Concrètement, cela signifie que tous les donneurs recevront désormais les mêmes questions sur leur activité sexuelle récente, au lieu de cibler uniquement les hommes ayant des rapports sexuels avec des hommes. Ce modèle est déjà utilisé dans plusieurs autres pays et repose non sur l’orientation sexuelle d’une personne, mais sur des comportements précis pouvant être associés à un risque de transmission d’infection.

Le nouveau système intervient après l’étude SPOTS menée en Nouvelle-Zélande. Selon les chercheurs, cette étude a montré qu’un modèle de sélection plus juste et plus cohérent ne devrait pas réduire la sécurité de l’approvisionnement national en sang. En même temps, il pourrait augmenter nettement le nombre de donneurs potentiels parmi les hommes gays et bisexuels.
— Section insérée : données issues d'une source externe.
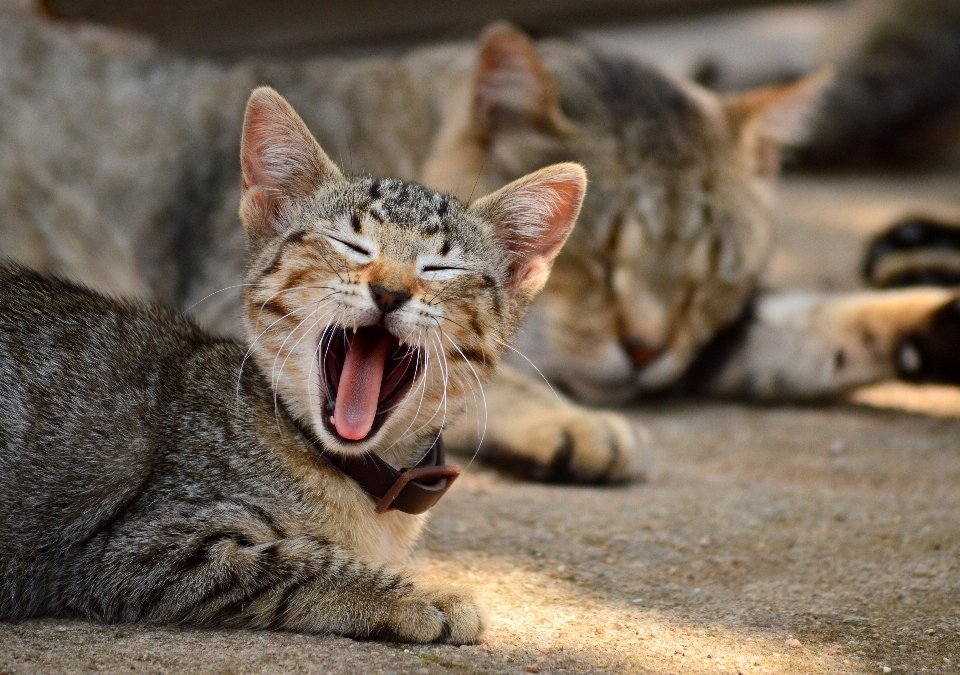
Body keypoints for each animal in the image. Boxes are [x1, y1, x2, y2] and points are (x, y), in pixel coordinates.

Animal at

Le texte souligne aussi la portée symbolique de ce changement. Pendant des décennies, les hommes ayant des rapports sexuels avec des hommes ont été traités comme une catégorie à part dans les règles du don, ce que beaucoup jugeaient dépassé et discriminatoire. La Nouvelle-Zélande s’éloigne désormais de cette logique et rend le système plus neutre vis-à-vis de l’orientation sexuelle.